URA7 Filament Metabolic Analysis
In order to determine whether rhodopsin provides an energy benefit, metabolic state was assessed via polymerization of GFP-tagged URA7p. A starting culture of 50 μL of control yeast bearing GFP-tagged URA7p, and experimental yeast bearing this fusion and the UmOps2 rhodopsin, were inoculated and grown for 24 hours in 10 mL Synthetic Complete media supplemented with all-trans retinal. Five replicates each were grown in a dark incubator at 250 RPM and 30 °C, and a green illuminated incubator at 30 °C with light approximately 1996 lux. At 24 hours growth, stationary phase cells were removed and quickly imaged on a TI Nikon Eclipse Ti-Motorized Inverted Microscope. Fibers were captured in the FITC channel with a constant exposure of 1s and analog gain of 64.0x. The average filament area was quantified using Fiji Image Analysis via automatic image segmentation using MaxEntropy auto thresholding of particles ≥ 10 pixels in size.
Strains used
yAB1: Y55HD background, URA7/URA7-GFP:HphNT2
yAB406: Y55HD background, ho:UmOps2:NatMX6/ho:UmOps2:NatMX6
yAB414: Y55HD background, ho:UmOps2-GFP:NatMX6/ho:UmOps2-GFP:NatMX6
yAB452: Y55HD background, URA7/URA7-GFP:HphNT2 HO/ho:UmOps2:NatMX6
yAB703: Y55HD background, ho:GFP:NatMX6/ho:GFP:NatMX6
Plasmids used
pYM25: GFP for protein fusion and a hphNT2 resistance cassette[61]

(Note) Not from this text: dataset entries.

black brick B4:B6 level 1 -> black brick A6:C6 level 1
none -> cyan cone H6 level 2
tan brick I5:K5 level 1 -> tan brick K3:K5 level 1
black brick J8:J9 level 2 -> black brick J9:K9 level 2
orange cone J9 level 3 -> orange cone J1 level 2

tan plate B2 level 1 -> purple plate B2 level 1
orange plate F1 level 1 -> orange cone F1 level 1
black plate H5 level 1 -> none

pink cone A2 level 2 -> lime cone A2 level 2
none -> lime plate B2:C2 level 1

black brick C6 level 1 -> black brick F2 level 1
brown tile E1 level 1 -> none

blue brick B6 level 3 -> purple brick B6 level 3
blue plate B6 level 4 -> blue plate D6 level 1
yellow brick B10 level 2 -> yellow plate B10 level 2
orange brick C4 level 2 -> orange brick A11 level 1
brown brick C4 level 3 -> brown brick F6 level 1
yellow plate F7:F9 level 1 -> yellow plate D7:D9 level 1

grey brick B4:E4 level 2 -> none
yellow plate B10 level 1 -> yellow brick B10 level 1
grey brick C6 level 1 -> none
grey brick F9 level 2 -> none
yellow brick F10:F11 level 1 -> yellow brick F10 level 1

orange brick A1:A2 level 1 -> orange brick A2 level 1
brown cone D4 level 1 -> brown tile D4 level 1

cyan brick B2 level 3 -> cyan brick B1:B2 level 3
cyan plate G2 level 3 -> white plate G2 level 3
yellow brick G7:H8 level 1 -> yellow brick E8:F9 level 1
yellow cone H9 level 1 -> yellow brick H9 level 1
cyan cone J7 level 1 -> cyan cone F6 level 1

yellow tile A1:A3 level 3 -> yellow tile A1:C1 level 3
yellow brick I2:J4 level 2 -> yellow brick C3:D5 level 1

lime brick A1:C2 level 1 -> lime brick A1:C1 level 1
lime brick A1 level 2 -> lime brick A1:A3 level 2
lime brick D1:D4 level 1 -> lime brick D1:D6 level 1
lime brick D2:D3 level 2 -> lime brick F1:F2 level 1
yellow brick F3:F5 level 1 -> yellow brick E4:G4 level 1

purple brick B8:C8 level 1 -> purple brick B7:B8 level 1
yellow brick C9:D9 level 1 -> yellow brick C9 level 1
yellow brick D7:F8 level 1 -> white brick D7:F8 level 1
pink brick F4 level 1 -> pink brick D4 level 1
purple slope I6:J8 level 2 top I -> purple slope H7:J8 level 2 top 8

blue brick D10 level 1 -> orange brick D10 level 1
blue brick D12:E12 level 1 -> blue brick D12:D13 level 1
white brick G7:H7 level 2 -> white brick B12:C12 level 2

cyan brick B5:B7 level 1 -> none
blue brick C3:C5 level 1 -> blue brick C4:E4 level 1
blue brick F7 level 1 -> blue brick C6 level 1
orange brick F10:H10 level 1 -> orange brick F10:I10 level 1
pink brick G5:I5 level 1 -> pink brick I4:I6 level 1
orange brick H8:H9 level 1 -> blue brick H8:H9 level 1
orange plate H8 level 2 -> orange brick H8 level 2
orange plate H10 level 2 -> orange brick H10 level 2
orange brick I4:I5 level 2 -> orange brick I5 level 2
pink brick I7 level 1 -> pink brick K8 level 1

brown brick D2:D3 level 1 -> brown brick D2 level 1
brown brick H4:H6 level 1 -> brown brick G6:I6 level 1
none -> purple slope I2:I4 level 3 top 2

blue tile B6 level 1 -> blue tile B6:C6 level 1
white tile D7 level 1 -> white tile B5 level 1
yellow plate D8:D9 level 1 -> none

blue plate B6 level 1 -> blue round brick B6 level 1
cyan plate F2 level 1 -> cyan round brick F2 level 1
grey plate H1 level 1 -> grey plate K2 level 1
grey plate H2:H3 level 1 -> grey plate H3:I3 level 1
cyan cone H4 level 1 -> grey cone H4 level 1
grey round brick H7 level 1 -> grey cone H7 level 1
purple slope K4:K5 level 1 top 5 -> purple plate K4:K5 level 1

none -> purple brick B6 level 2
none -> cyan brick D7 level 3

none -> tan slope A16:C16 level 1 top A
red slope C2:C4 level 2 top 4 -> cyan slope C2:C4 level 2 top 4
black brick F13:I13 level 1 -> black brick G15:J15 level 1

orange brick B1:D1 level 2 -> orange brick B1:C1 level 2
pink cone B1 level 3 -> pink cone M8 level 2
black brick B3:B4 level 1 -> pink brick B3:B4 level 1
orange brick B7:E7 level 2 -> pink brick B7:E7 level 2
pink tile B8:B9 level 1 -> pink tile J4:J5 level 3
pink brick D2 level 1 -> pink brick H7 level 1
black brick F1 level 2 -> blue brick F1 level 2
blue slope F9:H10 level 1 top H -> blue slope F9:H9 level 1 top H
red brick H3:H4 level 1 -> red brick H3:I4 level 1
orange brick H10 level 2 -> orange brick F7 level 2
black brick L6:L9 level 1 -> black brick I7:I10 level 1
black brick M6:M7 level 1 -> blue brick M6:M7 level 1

pWR112: UmOps2 under a TEF1 promoter, NATMX6 resistance, HO homology for chromosomal insertion
pWR113: Expression of UmOps2-GFP under a TEF1 promoter, NATMX6 resistance, HO homology for chromosomal insertion
pWR162: Expression of GFP under a TEF1 promoter, NATMX6 resistance, HO homology for chromosomal insertion
Oligonucleotides used for URA7-GFP fusion
Ura7_S2: TAGAAATTTATCTTTGTTAATGCAGTAGACTTTTAATTCTAAAATTTTGATTTAATCG
ATGAATTCGAGCTCG
Ura7_S3: GTCATTGAAGGTAAGTACGATCTTGAGGCCGGCGAAAACAAATTCAACTTTCGTACG
CTGCAGGTCGAC
Author Contributions
AB conceived of the research. AP, AB and WCR planned the experiments. AP and AB performed the experiments and analyzed the data. All authors contributed to writing.
Research support
This work was supported by a NSF Graduate Research Fellowship to AP, and NSF grant DEB-1845363, Human Frontiers Grant RGY0080/2020 and a Packard Foundation Fellowship for Science and Engineering to WCR.
Supplementary Tables
Dependent variable: cell viability. Independent variables: genotype (rhodopsin vs. GFP control), culture conditions (light vs. dark), and time (24, 48, 72h). As we did not see any clear sign of GxE interactions in our experiment, we did not examine these interactions statistically. For this ANOVA, F3,59 = 48.9, p<0.0001, and the adjusted r2 =.71.
Acknowledgements
Figures 1C and 2B created using BioRender.com.
Footnotes
Statistical analysis of results has been updated and improved. Small errors to methods and strains corrected. Discussion and results significantly edited for clarity.